VMware: How to Perform Network Traffic Analysis Without TAP
We are all becoming acutely aware of the importance of east-west protection. Recent security breaches have highlighted the role of Zero Trust as an essential strategy to protect valuable information. As a result, organizations are explicitly considering the security of east-west traffic flows to prevent adversaries from gaining a foothold in the data center and moving sideways across the network to access high-value data.
The biggest problem with advanced threat protection is the need to inspect all network traffic to prevent unwanted access by hackers, malicious insiders, or users with compromised accounts.
The traditional approach is to configure a series of network test access points (TAPs) to see traffic passing through the network. The exploited traffic is then sent to a centralized Network Traffic Analyzer (NTA) device for monitoring. All of this – designing the infrastructure, acquiring the devices and devices, configuring them, implementing them and managing them – can present serious problems.
Let’s take a look at the challenges of the traditional approach, then show how a distributed implementation can not only address the challenges but also provide operational simplicity.
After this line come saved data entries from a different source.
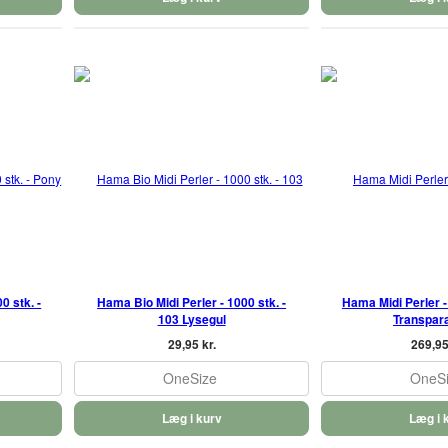
 stk. -
Hama Bio Midi Perler - 1000 stk. -
Hama Midi Perler - 
103 Lysegul
Transpar
29,95 kr.
269,95
OneSize
OneS
Læg i kurv
Læg i 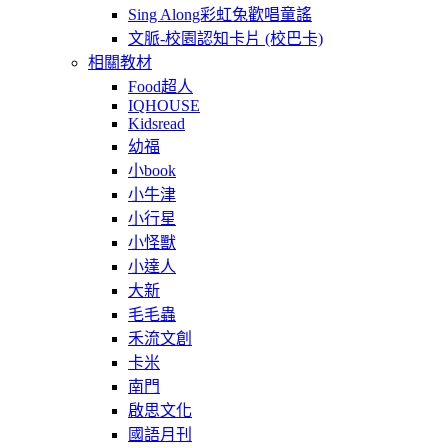
Sing Along彩虹兔歡唱童謠
文脈-校園認知卡片 (校巴卡)
相關教材
Food超人
IQHOUSE
Kidsread
幼福
小book
小牛津
小行星
小怪獸
小達人
大新
毛毛蟲
禾流文創
卡米
南門
啟思文化
國語月刊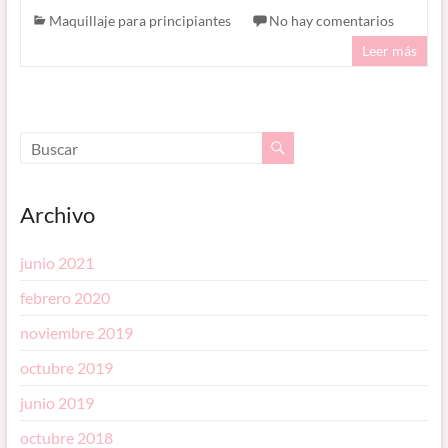
Maquillaje para principiantes
No hay comentarios
Leer más
Archivo
junio 2021
febrero 2020
noviembre 2019
octubre 2019
junio 2019
octubre 2018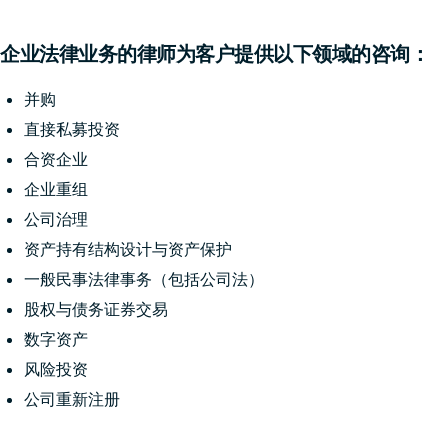
企业法律业务的律师为客户提供以下领域的咨询：
并购
直接私募投资
合资企业
企业重组
公司治理
资产持有结构设计与资产保护
一般民事法律事务（包括公司法）
股权与债务证券交易
数字资产
风险投资
公司重新注册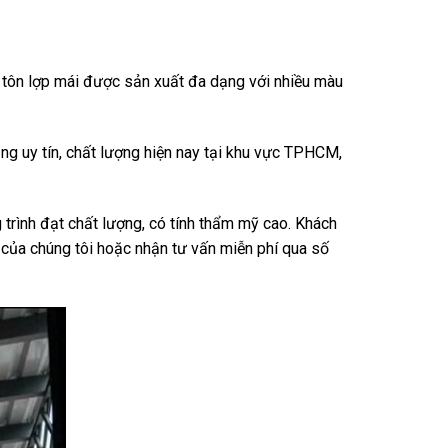
ại tôn lợp mái được sản xuất đa dạng với nhiều màu
ng uy tín, chất lượng hiện nay tại khu vực TPHCM,
 trình đạt chất lượng, có tính thẩm mỹ cao. Khách
… của chúng tôi hoặc nhận tư vấn miễn phí qua số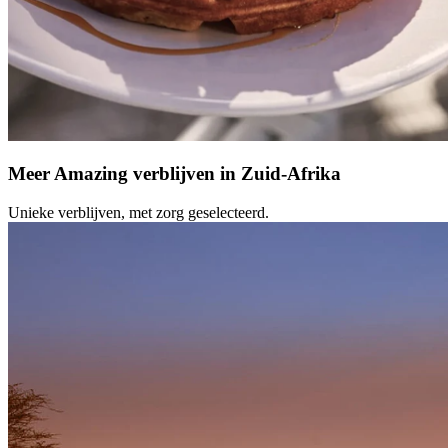
Meer Amazing verblijven in Zuid-Afrika
Unieke verblijven, met zorg geselecteerd.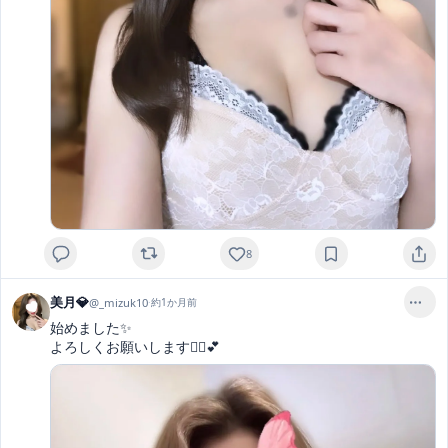
8
美月💎
@
_mizuk10
·
約1か月前
始めました✨

よろしくお願いします🙂‍↕️💕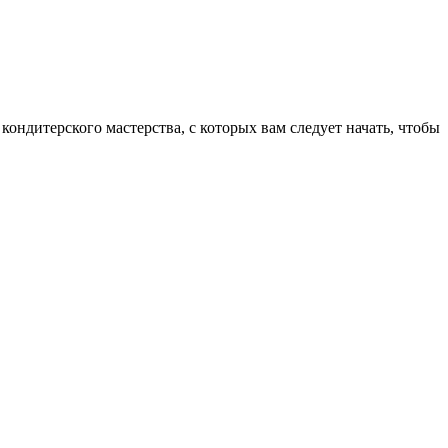
кондитерского мастерства, с которых вам следует начать, чтобы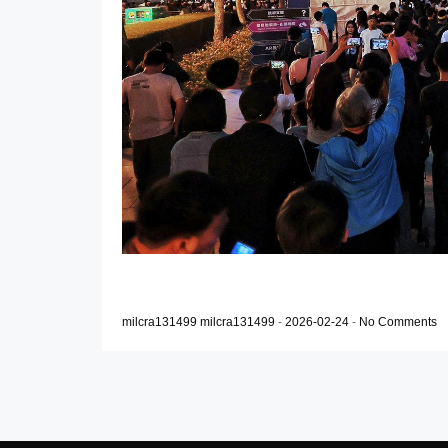
milcra131499 milcra131499
-
2026-02-24
-
No Comments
Challenges of the TAP network
TAP Challenge 1: Where to place the TAPs
A network architect must determine which network assets are the most critical, which locations are of the greatest risk, and what data needs to be protected. All of this helps determine where to place the TAPs.
TAP Challenge 2: How many TAPs to place
Budget limitations prevent TAPs from being placed anywhere. You have to take into account not only the number of TAPs, but also the total traffic to be processed. Sometimes an upgrade of the existing TAP network infrastructure is necessary. Most organizations end up placing TAPs in a few strategic places. This results in incomplete coverage.
TAP Challenge 3: What types of TAP
Physical cables can be plugged into TAPs to capture traffic flowing through the physical network. But because traffic inside a host in a virtual environment does not flow through a physical network, virtual TAPs must be used to capture east-west communication between workloads.
TAP Challenge 4: How to secure the TAP infrastructure
Devices, whether physical or virtual, need to be secure. This means investing time and energy to prevent an attacker from compromising the TAP network (for example, by copying traffic or eliminating alerts.)
TAP Challenge 5: How to manage the TAP infrastructure
Managing a TAP network can become difficult because multiple generations of devices and devices from different vendors make it difficult to patch and upgrade the TAP device.
The challenges of the NTA appliance
These are just the challenges associated with APRs. NTA appliances present their own challenges.
NTA Challenge 1: Aggregated NTA capacity
NTA appliances must be able to aggregate and process traffic flows from TAP devices. Due to budget constraints, many organizations select an appliance that will handle a certain percentage of their TAP traffic. However, an NTA appliance without sufficient capacity may not be able to handle all the traffic, resulting in gaps in visibility.
NTA Challenge 2: NTA capacity for east-west network traffic.
During the active phase of an attack, attackers spend the majority of their time moving sideways through an organization’s environment. To detect such lateral movement, the NTA appliance must handle both north-south and east-west traffic. Again, budget decisions can lead to insufficient visibility capability over east-west traffic that could harbor advanced threats.
Respond to challenges
All of the challenges presented by a traditional approach can be solved through a distributed implementation. VMware’s Advanced Threat Prevention (ATP) package, an add-on to the NSX Distributed Firewall, provides east-west protection against advanced threats while increasing operational simplicity. Its built-in NTA capability analyzes traffic passing through the data center. The underlying technology is based on fully distributed software sensors that move traffic inspection to each workload: the NTA “sensor” is co-located with the workload by design.
Responding to TAP challenges 1-5
Since no separate TAP network needs to be created or maintained, it is not necessary to determine how many TAPs, what type, where to place, or how to secure or manage.
In a distributed implementation, the NTA sensor uses the capacity available on the physical server running the workload. As more workloads are added, so are physical servers, which means more processing power for distributed engines. Distributed processing capacity increases or decreases with servers, so the NTA can handle all sensor data and scale up to the east-west traffic scale.
Response to challenges 1 and 2 of the NTA
The capacity increases or decreases with the workload, eliminating the need to worry about the overall TAP capacity or the ability of the NTA to handle east-west traffic.
Operational simplicity without compromise
The VMware ATP package simplifies the approach to advanced threat prevention, providing complete visibility into traffic moving laterally within the network (east-west). Thanks to the distributed architecture, NTA becomes much simpler and more efficient. Without the need to get up and manage a separate TAP network or deal with NTA appliances, organizations enjoy complete protection and operational simplicity.
Learn about VMware’s ATP package for the NSX Distributed Firewall and see how it provides constant vigilance over east-west traffic and protection against advanced threats. Download the document here.